Der von Khan gestaltete Pavillon ist mit Vantablack VBx2 beschichtet, einem tiefschwarzen Material, das 99% des einfallenden Lichts absorbiert. Tausende weisse Lichtpunkte, die an den Fassaden des Gebäudes angebracht sind, lassen die Illusion einer Sternenkonstellation inmitten des Weltalls entstehen.

Sterne, von Software gesteuert

iart hat die Simulation des Sternenhimmels technisch entwickelt, geplant und umgesetzt. Speziell für das Projekt entworfene LEDs sind in Anlehnung an ein Sternenbild auf den parabolisch geformten Fassaden des Gebäudes angeordnet. Indem hellere «Sterne» weiter hervorstehen als dunklere, entsteht eine dreidimensionale Formation, die vor dem Gebäude in der Luft zu schweben scheint. Die LEDs sind über 65'535 Stufen dimmbar (16 Bit), um die Fassaden in möglichst feinen Verläufen an die Lichtunterschiede zwischen Tag und Nacht anpassen zu können.

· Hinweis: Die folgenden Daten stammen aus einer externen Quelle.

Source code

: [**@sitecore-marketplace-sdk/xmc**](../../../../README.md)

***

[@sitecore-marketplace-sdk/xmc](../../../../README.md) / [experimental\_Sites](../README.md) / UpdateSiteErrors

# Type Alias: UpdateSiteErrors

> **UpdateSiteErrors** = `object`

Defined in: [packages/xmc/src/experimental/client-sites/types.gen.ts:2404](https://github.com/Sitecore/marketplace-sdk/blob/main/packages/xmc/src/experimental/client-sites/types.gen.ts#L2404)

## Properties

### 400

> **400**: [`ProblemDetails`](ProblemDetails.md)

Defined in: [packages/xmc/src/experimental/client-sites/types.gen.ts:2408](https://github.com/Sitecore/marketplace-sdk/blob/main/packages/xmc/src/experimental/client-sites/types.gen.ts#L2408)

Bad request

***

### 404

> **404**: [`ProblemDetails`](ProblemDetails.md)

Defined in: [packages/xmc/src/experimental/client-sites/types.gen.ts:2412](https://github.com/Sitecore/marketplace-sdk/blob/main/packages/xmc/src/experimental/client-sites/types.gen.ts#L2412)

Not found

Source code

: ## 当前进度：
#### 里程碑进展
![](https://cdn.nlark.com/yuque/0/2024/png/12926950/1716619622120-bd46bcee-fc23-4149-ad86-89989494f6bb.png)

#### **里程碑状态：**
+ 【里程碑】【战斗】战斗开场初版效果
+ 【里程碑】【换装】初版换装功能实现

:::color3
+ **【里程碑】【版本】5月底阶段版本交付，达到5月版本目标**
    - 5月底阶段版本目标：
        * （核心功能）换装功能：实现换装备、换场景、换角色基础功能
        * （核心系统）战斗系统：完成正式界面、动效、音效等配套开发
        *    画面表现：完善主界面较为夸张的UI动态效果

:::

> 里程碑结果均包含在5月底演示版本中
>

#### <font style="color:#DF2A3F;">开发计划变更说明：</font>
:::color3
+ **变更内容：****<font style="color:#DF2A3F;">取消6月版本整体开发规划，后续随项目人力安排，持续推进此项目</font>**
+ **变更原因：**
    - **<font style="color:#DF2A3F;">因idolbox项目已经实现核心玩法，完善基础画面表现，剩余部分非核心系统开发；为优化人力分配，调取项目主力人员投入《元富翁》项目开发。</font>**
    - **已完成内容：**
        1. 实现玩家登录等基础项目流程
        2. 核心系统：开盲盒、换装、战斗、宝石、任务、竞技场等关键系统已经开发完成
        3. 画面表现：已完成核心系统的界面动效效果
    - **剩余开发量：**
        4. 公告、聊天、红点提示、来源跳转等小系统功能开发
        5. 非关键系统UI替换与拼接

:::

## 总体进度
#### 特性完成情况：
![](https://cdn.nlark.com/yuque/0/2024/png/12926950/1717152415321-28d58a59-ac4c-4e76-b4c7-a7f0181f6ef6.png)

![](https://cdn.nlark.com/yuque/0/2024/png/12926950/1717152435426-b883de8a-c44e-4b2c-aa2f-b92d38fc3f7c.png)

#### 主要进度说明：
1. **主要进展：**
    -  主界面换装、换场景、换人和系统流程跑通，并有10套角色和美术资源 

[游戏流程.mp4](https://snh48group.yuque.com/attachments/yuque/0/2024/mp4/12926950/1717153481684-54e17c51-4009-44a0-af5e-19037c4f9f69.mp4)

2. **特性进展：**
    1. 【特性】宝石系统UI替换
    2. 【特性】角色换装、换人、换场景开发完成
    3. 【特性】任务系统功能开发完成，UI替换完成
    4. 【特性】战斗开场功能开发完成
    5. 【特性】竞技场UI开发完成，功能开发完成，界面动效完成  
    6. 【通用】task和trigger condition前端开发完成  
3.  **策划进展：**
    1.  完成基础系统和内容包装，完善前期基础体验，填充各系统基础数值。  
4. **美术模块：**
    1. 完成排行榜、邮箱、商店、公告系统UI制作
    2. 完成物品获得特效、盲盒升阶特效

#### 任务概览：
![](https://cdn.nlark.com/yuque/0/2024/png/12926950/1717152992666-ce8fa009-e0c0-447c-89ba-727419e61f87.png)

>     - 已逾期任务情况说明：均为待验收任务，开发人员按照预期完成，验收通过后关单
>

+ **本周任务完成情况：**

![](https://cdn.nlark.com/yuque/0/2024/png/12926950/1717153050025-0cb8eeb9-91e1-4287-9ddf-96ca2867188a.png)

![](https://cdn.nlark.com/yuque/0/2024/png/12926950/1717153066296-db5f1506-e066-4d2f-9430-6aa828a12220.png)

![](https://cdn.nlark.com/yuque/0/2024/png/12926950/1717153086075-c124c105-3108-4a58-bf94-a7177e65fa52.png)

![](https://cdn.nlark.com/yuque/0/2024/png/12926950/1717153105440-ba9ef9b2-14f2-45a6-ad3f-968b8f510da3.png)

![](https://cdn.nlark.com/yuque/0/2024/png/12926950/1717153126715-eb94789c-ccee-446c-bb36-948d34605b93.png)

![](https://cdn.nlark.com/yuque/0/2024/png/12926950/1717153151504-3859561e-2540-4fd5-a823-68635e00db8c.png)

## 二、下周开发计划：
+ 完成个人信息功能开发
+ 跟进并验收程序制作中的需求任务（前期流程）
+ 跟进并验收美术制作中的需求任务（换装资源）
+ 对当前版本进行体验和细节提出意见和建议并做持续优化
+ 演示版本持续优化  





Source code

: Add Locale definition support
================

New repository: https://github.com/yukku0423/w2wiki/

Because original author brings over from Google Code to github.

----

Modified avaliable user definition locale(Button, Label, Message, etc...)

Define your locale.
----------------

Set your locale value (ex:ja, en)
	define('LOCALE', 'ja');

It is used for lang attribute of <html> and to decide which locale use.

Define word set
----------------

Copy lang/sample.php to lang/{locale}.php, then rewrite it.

Zur Ansteuerung und Bespielung der Fassade hat iart eigene Software entwickelt. Bei der Inbetriebnahme wurde mithilfe einer Kamera jede LED-Position genau verortet, wodurch jedes LED inhaltlich ansteuerbar wird. Speziell ist auch der Effekt des Funkelns der Sterne, der in der Natur durch die Lichtbrechung in der Erdatmosphäre hervorgerufen wird und den wir mit einer Rauschfunktion simulieren (Perlin-Noise). Die Helligkeit der LEDs jeder Fassadenseite wird zudem auf das jeweilige Umgebungslicht adaptiert. Hierfür kommt ein Lichtsensor zum Einsatz, der acht Millionen Stufen von 0.01 Lux – 83'000 Lux erkennen kann – ähnlich wie ein menschliches Auge.

25'000 einzelne Wassertropfen pro Minute

Im Inneren des Pavillons hat Khan einen lichtdurchfluteten Raum gestaltet, in dem Wassertropfen zu einer komplexen, ständig bewegten Choreographie finden. Besucher können mittels haptischer Sensoren mit der Installation interagieren. Jede Minute werden 25'000 Wassertropfen verströmt, laufen über die hydrophobe Oberfläche der Installation, vereinen und teilen sich wieder. Die einzelnen Tropfen laufen in einem See zusammen, der sich innert Minuten füllt und wieder leert.

iart war für die technische Entwicklung und Umsetzung der Installation verantwortlich, wobei insbesondere die Auseinandersetzung mit dem Element Wasser eine spannende Herausforderung darstellte: Wie werden die Wassertropfen erzeugt? Wir gross sollen sie sein? Wie schnell? Wie können wir eine hydrophobe Oberfläche realisieren?

Basierend auf den Erkenntnissen aus zahlreichen Tests und Prototypen wurde ein Exponat aus Corian gebaut. Zudem hat iart die interaktiven Elemente umgesetzt: Besucher können Wasser in die Installation giessen oder durch Bewegen der Hand über Sensoren die Abgabe von Wassertropfen beeinflussen. Die Wasseraufbereitung und -bereitstellung realisierte iart in Zusammenarbeit mit dem Institut für Thermo- und Fluid-Engineering der FHNW.

Der Pavillon an den Olympischen Winterspielen in Südkorea steht im Kontext von Hyundais zukunftsweisender Initiative zu sauberer Mobilität mit Wasserstoff. Die Eröffnung der Spiele fand am Freitag, 9. Februar 2018 statt.